Au cours des années soixante, dans le jeu des négociations présidant au passage de responsabilités de l’Église à l’État, l’Église parvient à préserver ses prérogatives sur le système scolaire. Un débat s’amorce cependant sur deux fronts  : celui (pédagogique) de l’enseignement religieux et celui (politique) de la confessionnalité de l’école publique, deux débats qui se poursuivront jusqu’à aujourd’hui.

Le débat pédagogique est radical et intense. Institution traditionnelle par excellence, l’école vit sa propre crise de transmission. La Commission royale d’enquête sur l’enseignement dans la province de Québec, couramment appelée «  Commission Parent  », mène ses travaux de 1961 à 1966 et produit des rapports qui font encore autorité. Outre la visée de démocratisation de l’éducation, on y trouve en germe le passage qui marquera la réflexion pédagogique des décennies suivantes, celui de l’enseignement (de contenus à transmettre) à l’apprentissage (de savoirs à intégrer).

Les milieux de l’enseignement religieux participent pleinement à ce mouvement de subjectivation de l’éducation. Les programmes sont révisés en profondeur  ; l’accent porte désormais sur les liens entre la foi et l’expérience. L’Office catéchistique provincial (qui deviendra en 1971 l’Office de catéchèse du Québec), les comités confessionnels du Conseil supérieur de l’éducation ainsi que les facultés et départements de théologie et de sciences religieuses collaborent à l’élaboration des nouveaux programmes de ce qui, bientôt, s’appellera désormais l’«  enseignement moral et religieux  ».

Dès 1974, le Comité catholique fait le point sur les expériences en cours avec son document Voies et impasses.
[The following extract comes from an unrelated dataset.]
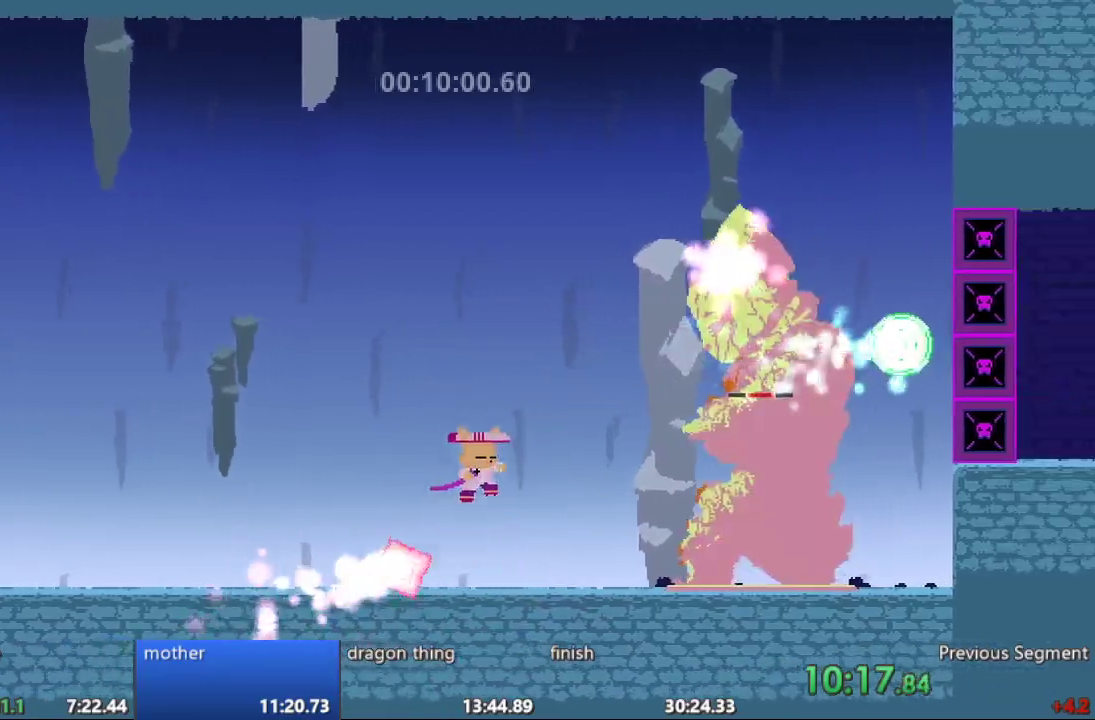
{"buttons": ["DPAD_RIGHT"], "events": [[117, "DPAD_LEFT", "down"], [267, "DPAD_LEFT", "up"], [300, "DPAD_RIGHT", "down"]]}
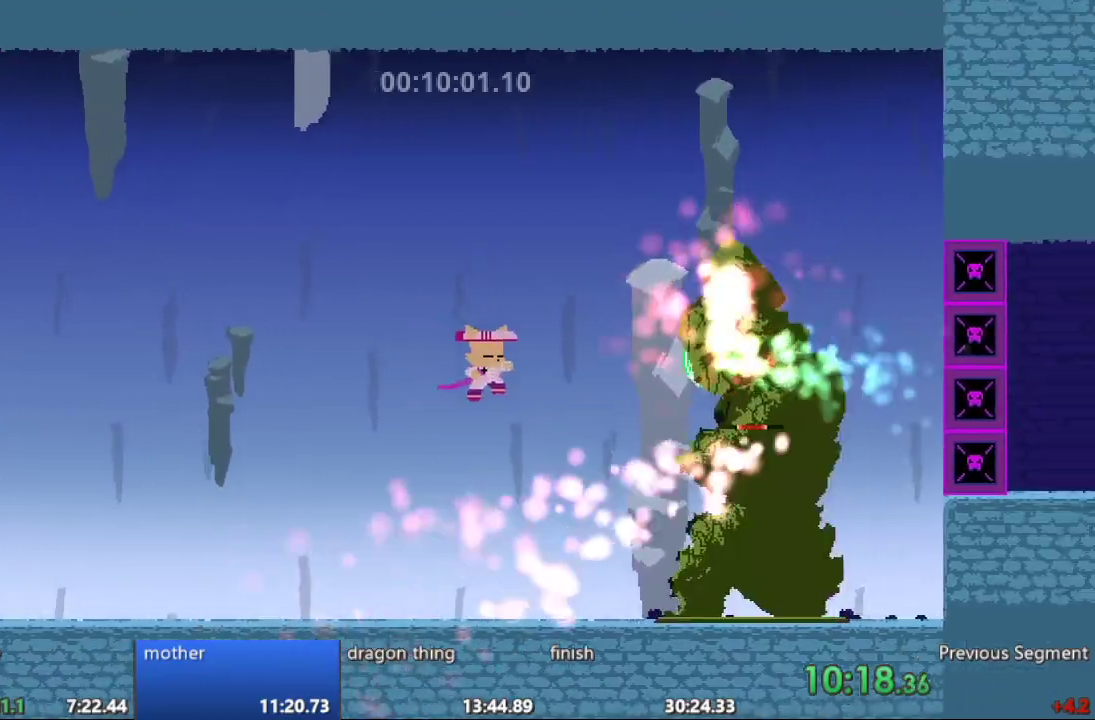
{"buttons": [], "events": [[300, "DPAD_RIGHT", "up"]]}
Mais c’est vraiment avec le début des années quatre-vingt que des études plus distanciées apparaissent. Les unes procèdent à une analyse du contenu théologique des programmes. D’autres privilégient une perspective pédagogique, psychologique, historique ou socioculturelle. Il faut souligner ici la longue trajectoire de recherche qu’ont tracée plusieurs chercheurs de l’U. Laval, notamment Raymond Brodeur, de la faculté de théologie et de sciences religieuses, dont la thèse de 1982 (publiée en 1998), à orientation historique et socioculturelle, inaugurait un parcours de recherche marqué par la multidisciplinarité et la collaboration internationale. Plusieurs thèses et mémoires ont été réalisés dans l’orbite du Groupe de recherche sur l’histoire de l’enseignement religieux (XVIIe-XXe siècles) dirigé par Brodeur ainsi que par Brigitte Caulier et Nive Voisine, du département d’histoire. Ces recherches et d’autres ont permis de mieux comprendre l’interface entre l’enseignement religieux et la dynamique sociale, par-delà les intentions des acteurs.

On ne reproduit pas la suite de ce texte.